You would look up Anthem's Bilateral Surgery policy. However, in your example, it would be One line, 20610-50, 1 unit, M17.0 for (B) knee injections. See the underlined part below, they automatically adjust the reimbursement.
Example:
https://files.providernews.anthem.com/2182/Multiple-and-Bilateral-Surgery.pdf
Bilateral surgical procedure reimbursement: A bilateral surgery that uses a unilateral code should be reported on a single line with modifier 50, using one (1) unit of service.
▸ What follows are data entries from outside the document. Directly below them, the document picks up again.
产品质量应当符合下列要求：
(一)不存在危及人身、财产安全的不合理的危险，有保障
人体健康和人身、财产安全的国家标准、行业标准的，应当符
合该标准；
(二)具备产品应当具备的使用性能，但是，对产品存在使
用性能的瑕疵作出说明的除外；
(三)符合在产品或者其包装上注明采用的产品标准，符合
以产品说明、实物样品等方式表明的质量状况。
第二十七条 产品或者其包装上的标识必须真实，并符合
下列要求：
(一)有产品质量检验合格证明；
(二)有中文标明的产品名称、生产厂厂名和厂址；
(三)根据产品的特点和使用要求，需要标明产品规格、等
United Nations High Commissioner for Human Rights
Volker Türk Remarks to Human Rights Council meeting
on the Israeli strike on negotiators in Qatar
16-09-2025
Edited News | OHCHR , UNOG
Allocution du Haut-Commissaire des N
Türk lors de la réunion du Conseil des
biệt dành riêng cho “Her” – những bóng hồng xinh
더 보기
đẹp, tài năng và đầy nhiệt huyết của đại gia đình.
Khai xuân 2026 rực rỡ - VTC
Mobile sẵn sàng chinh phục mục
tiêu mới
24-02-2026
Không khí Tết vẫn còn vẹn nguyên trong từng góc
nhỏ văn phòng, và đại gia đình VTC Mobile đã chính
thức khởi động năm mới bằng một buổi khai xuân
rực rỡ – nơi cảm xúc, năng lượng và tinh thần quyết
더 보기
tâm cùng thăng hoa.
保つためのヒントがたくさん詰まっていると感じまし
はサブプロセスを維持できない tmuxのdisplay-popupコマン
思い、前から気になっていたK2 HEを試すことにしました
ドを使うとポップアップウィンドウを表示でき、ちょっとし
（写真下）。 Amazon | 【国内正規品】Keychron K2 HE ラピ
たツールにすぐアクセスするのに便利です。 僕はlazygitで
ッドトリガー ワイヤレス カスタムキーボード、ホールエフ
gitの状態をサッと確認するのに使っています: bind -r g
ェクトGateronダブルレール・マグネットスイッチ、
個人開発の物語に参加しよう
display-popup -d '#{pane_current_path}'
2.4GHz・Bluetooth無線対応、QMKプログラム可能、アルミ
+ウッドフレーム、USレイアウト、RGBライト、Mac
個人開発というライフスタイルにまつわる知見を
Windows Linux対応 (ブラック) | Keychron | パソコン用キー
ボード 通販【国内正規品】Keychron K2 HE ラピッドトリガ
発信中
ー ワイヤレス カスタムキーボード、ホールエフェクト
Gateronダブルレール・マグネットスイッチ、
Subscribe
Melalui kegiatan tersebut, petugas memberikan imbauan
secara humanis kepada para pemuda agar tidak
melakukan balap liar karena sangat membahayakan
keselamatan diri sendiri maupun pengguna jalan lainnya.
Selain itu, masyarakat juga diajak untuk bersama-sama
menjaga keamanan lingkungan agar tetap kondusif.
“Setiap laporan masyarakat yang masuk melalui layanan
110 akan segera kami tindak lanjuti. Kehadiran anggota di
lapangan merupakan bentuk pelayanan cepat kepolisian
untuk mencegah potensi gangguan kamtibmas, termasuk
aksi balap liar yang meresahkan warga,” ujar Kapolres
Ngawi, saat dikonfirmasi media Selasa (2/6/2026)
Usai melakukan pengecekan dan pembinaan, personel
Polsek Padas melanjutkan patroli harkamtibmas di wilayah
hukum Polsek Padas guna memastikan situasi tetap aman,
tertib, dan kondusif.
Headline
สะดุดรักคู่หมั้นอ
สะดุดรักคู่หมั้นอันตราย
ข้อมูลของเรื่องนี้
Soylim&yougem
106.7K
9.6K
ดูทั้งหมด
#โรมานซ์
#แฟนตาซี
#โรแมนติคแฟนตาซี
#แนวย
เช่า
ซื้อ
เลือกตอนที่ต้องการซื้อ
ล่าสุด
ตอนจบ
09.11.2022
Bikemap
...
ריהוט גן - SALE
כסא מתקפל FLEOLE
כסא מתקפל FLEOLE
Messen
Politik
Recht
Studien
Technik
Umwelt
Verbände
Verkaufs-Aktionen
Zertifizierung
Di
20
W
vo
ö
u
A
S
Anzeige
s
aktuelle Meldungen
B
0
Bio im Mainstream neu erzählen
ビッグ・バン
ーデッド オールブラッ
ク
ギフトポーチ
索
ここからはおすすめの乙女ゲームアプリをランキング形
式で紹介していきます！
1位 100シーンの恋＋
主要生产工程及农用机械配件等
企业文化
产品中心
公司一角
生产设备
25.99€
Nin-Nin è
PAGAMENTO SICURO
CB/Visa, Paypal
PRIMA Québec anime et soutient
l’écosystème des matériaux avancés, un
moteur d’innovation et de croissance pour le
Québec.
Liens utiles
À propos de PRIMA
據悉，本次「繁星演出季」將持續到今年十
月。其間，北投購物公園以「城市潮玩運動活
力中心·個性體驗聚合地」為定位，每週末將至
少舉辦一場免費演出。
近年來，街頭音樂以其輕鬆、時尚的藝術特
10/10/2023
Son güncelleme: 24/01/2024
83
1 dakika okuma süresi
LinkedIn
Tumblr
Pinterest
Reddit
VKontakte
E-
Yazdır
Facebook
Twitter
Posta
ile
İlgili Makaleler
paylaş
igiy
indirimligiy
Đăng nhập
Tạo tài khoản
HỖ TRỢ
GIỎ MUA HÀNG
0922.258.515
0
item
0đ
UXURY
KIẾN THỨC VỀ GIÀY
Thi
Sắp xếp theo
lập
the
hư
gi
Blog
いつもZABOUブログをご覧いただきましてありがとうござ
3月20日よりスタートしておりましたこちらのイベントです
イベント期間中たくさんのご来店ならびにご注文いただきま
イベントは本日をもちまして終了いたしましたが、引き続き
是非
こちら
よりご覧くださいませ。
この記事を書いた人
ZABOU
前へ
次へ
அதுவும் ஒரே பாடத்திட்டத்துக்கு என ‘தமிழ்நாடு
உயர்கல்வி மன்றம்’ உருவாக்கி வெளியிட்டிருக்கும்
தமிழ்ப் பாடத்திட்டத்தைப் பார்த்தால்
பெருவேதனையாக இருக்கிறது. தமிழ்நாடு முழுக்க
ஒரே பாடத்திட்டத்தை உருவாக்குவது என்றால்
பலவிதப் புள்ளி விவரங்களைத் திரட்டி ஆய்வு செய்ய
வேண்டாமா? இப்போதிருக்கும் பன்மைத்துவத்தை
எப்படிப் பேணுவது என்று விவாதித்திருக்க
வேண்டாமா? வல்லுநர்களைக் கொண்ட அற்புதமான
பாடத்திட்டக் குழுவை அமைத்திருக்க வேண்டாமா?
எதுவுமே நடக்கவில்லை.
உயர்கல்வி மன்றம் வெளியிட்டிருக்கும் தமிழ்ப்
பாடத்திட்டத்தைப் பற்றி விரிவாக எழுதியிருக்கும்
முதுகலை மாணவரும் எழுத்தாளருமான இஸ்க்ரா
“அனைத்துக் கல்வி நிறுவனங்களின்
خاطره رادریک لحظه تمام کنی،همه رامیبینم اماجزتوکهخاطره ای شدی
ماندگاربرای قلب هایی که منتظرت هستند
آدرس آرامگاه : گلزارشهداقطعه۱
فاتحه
Reimbursement is 150% of the allowance for the procedure code. In the below instances,
the Health Plan will apply the applicable standard multiple surgical reimbursement or multiple arthroscopic and endoscopic surgical procedure reimbursement guidelines. When a surgical procedure code contains the terminology “bilateral” or “unilateral or bilateral” or the code is considered inherently bilateral, modifiers LT, RT, or 50 should not be appended since the description of the code defines it as a bilateral procedure. Such services should only be reported on one (1) line with one (1) unit. When a bilateral surgical procedure, that uses a unilateral code, is reported with multiple surgical procedures, the RVU will increase to 150%, and apply the standard or arthroscopic/endoscopic multiple surgical reduction if applicable.
Modifier 51 does not make sense in your example. Medicare doesn't want modifier 51 at all and many payers don't need it either because their systems automatically rank the CPT by RVU and pay the primary at 100% and do the multiple payment reduction on the additional. Plus, if you are only reporting two procedures of the same RVU and fee (e.g.; 20610) it wouldn't make sense either because they are the exact same fee/RVU.
Example from a MAC:
https://www.novitas-solutions.com/w...df.ctrl-state=86hvagjfk_33&contentId=00144532
I rarely to never use modifier 51 any longer even on big surgeries because most payers rank the codes automatically. You would want to check the payer policy 1st.